Lei Rouanet, ao menos R$ 29,4 milhões, foram liberados nos últimos quatro anos, a projetos de empresas ligadas a pessoas que estariam inabilitadas
O governo federal aprovou, via Lei Rouanet, ao menos R$ 29,4 milhões, nos últimos quatro anos, a projetos de empresas ligadas a pessoas que estariam inabilitadas, revela auditoria da Controladoria-Geral da União (CGU).
O Metrópoles apurou que, desse total, cerca de R$ 4,29 milhões já foram pagos.
Os projetos foram aprovados entre agosto de 2018 (fim do governo Temer) e janeiro de 2021. O maior período no qual foram constatadas potenciais irregularidades, portanto, abrange a gestão do ex-secretário especial de Cultura Mario Frias e do ex-secretário Nacional de Incentivo e Fomento à Cultura André Porciuncula, que se vangloriam na internet de supostamente terem acabado com a “mamata” e irregularidades no setor artístico.

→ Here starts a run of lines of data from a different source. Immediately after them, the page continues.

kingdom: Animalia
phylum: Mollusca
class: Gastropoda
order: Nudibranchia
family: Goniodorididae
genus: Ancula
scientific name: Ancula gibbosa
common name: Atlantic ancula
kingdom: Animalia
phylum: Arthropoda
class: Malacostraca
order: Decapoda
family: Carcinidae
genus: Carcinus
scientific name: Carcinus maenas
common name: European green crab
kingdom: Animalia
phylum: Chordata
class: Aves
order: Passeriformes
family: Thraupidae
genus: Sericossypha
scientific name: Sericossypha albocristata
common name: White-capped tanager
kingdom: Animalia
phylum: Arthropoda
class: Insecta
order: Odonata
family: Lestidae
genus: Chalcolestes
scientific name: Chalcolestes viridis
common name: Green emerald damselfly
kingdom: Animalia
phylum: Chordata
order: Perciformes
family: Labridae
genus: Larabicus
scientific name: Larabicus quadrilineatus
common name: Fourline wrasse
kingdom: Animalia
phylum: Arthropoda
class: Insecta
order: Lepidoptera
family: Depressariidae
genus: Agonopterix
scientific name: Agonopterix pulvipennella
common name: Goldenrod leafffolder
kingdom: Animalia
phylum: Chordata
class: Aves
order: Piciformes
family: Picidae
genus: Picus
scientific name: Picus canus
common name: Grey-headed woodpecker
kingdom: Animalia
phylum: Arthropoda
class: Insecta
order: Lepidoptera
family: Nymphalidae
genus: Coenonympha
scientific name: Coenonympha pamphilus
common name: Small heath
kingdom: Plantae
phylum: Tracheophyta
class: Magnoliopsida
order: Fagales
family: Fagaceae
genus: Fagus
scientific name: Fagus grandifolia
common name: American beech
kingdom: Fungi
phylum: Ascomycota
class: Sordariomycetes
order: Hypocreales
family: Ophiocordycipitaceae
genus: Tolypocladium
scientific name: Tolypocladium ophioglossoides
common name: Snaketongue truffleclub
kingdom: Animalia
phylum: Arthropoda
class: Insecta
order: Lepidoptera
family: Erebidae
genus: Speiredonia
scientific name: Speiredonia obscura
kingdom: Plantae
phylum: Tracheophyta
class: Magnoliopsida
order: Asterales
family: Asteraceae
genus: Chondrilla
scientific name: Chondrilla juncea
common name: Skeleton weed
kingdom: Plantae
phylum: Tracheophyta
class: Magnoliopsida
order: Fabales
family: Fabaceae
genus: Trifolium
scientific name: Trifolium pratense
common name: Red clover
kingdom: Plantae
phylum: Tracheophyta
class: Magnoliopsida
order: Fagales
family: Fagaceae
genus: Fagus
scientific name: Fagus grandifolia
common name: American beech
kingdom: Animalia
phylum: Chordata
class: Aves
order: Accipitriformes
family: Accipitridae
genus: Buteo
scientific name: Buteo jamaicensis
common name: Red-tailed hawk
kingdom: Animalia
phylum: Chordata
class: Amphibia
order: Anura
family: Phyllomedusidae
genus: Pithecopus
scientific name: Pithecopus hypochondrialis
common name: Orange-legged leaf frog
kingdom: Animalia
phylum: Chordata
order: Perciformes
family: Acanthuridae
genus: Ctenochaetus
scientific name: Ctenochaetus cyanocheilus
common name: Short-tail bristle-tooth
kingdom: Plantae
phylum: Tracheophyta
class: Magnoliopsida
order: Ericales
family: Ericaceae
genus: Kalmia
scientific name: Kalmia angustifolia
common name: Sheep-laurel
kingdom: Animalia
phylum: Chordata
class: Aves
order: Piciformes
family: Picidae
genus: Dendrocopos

A auditoria da CGU aponta falhas em “todas as áreas e fases” da gestão do Programa Nacional de Apoio à Cultura (Pronac), nome oficial da Lei Rouanet.
Além de erros na aprovação de projetos, a Secretaria Especial de Cultura, hoje vinculada ao Ministério do Turismo, tem sido ineficiente no processo de recuperação de recursos irregularmente aplicados, avalia a controladoria.
Ao menos R$ 28,785 milhões pagos a projetos culturais que tiveram as contas reprovadas, há dois anos, ainda não foram recuperados. A pasta não tomou providências para o ressarcimento desse valor.
“A ausência de cobrança dos valores aplicados irregularmente nos projetos culturais, além de contrariar a legislação, pode acarretar dano ao erário, tendo em vista a dificuldade de contactar o proponente e de recuperar esses valores após anos da execução do projeto”, explica o órgão fiscalizador.
O relatório de avaliação, ao qual o Metrópoles teve acesso, refere-se ao exercício de 2021 da secretaria.
A Secretaria Especial de Cultura e o Ministério do Turismo foram procurados na tarde de quarta-feira (8/6) para se manifestarem sobre a auditoria, mas não responderam. O espaço segue aberto.
Pessoas inabilitadas
O montante de R$ 29,4 milhões aprovados para projetos de empresas ligadas a pessoas que estariam inabilitadas pode ser ainda mais alto. A CGU citou exemplos para comprovar que o procedimento adotado pela Secretaria de Cultura não é suficiente para impedir que um dirigente de empresa inabilitada tenha novas propostas aprovadas como pessoa física ou como integrante de outra entidade.
A legislação proíbe a destinação de recursos via Lei Rouanet a pessoas físicas ou jurídicas inabilitadas.
O CNPJ do proponente ficará registrado como inabilitado no sistema Salic por três anos.
Na prática, a brecha deixada pelo governo permite, por exemplo, que uma empresa inabilitada use uma filial para seguir obtendo recursos via Lei Rouanet.
“Outrossim, não foram identificados outros testes, mesmo que manuais, a fim de verificar a elegibilidade das pessoas físicas ou jurídicas, quando da avaliação das informações para a obtenção de recursos do Pronac”, afirmou a Controladoria-Geral da União.
Em resposta à CGU, a Secretaria de Cultura relatou que o sistema impede a apresentação de uma nova proposta por empresa ou CNPJ inabilitado. A plataforma, porém, não identifica e, consequentemente, não impossibilita a participação, por exemplo, de uma filial da empresa inabilitada, “uma vez que os algarismos que compõem o CNPJ da filial não correspondem integralmente aos da empresa matriz ou de outra filial”.
A pasta admitiu, ainda, que o Salic não identifica ou reconhece o dirigente de uma empresa inabilitada.
“Caso esse dirigente apresente proposta como pessoa física ou vinculado a outro CNPJ, não haveria impedimento ou crítica efetuada pelo sistema. Apenas o CNPJ é classificado como inabilitado e não as pessoas físicas vinculadas a ele. Nesse caso, qualquer impedimento, se identificado, teria que ser efetuado manualmente”, afirmou a secretaria.